Is there any fish that will survive and clean in my tank (55 gallon cichlid tank). I have two firemouth cichlids one large, one small, and two silver dollars, that's all. I have tried several pleco and recently some smaller cleaners, but none of them last. Any ideas, please let me know. Thanks.


----------



## Granamyr (Dec 16, 2015)

Which types of plecos have you tried? do you feed them additional things besides just letting them eat the algae in the tank? How long do they last? Are they getting attacked or just dying without a reason you can tell?

What are your water parameters?

Just need to know more information before being able to suggest a pleco. Also are you wanting a pleco/sucker fish because you like them or just because you don't want to clean algae?


----------



## tew555 (Dec 30, 2015)

They look like sailfin pleco...I never saw them being attacked too much, but some nipping by silver dollar so I assumed. I want them to keep algae down and I like them as a fish. 1 week at most. I feed them flake and pellets like other fish and occasional brine shrimp..


----------



## Granamyr (Dec 16, 2015)

what are your water parameters?

if they are only last a week that says something is either out of whack on your water parameters or they are just bad stock. No pleco should die within a week even if you put no food in the tank if they were healthy before you got them and the water was ok. I can't say I've ever seen a silver dollar attack a pleco before though either?

a 55 gallon is actually too small for a sailfin pleco long term but that's not the issue that makes them die in a week.

Need to know the water parameters though to see if something is causing the issue there.


----------



## Aquariguns (Jan 15, 2015)

Bristlenose pleco or rubber mouth pleco are both pretty robust smaller/medium size plecos. They stay 6 inches or under and do OK without supplement driftwood in tank, other than feeding alae wafers or something similar they are good cleaners and dont require much Also it is worth mentioning that many of these plecos are pretty salt sensitive, so not sure if you adding or dosing anything but that could be an issue.


----------



## Iggy Newcastle (May 15, 2012)

Definitely sounds like an aggression issue. Plecos will generally fare better with plenty of cover such as driftwood and rubble of rocks. Not sure how your tank is decked out, though.

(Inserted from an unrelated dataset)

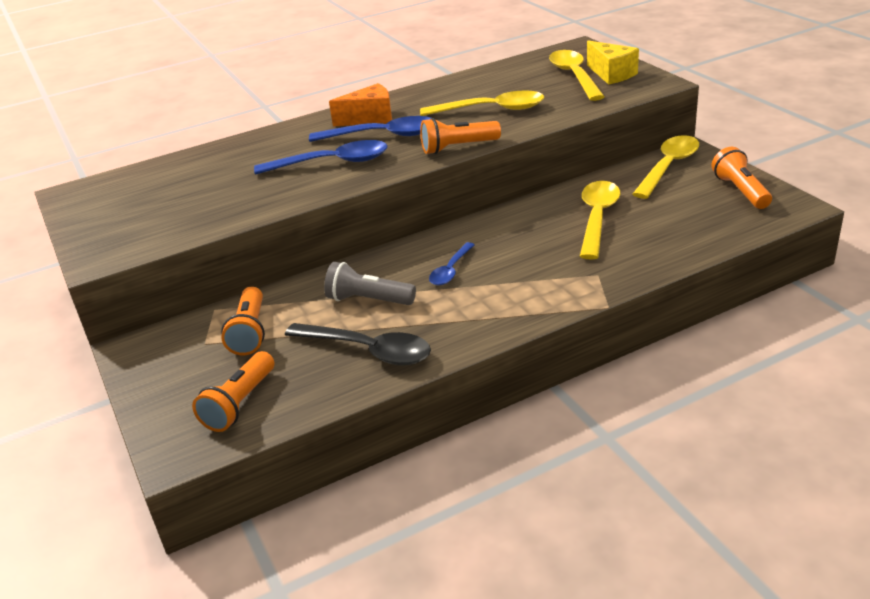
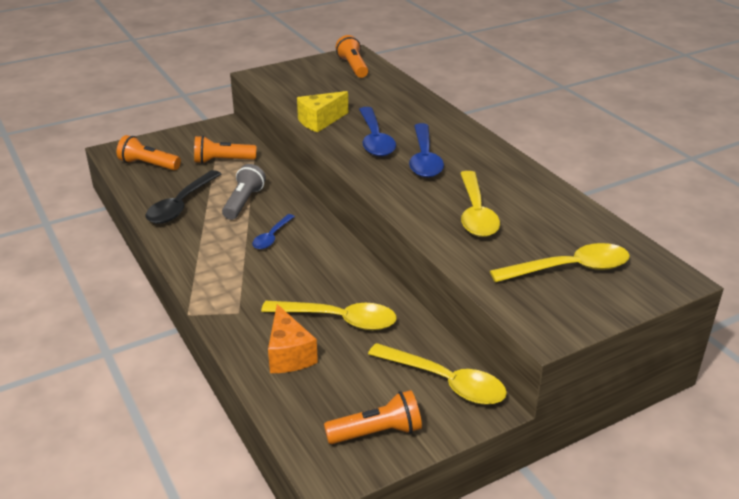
camera: 85 degrees right, 0 degrees up
orange cheese [329,83,392,126] -> orange cheese moved to [268,304,318,373]
orange flashlight [420,118,501,154] -> orange flashlight moved to [336,35,368,78]
blue spoon [429,242,475,286] -> blue spoon turned 90 degrees counterclockwise [252,214,295,249]
yellow cheese [587,41,639,85] -> yellow cheese moved to [297,91,348,132]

A 55 is quite limiting, especially with SDs.


----------



## keithfoco (Jan 11, 2016)

I suggest bushynose pleco. they are small but tough. Mine takes no guff from any of the tankmates. In fact, he is the most aggressive fish in the tank and been in there for over a year.


----------



## katherine7 (Jan 25, 2016)

keithfoco said:


> I suggest bushynose pleco. they are small but tough. Mine takes no guff from any of the tankmates. In fact, he is the most aggressive fish in the tank and been in there for over a year.





> That's right, you are truthful.


----------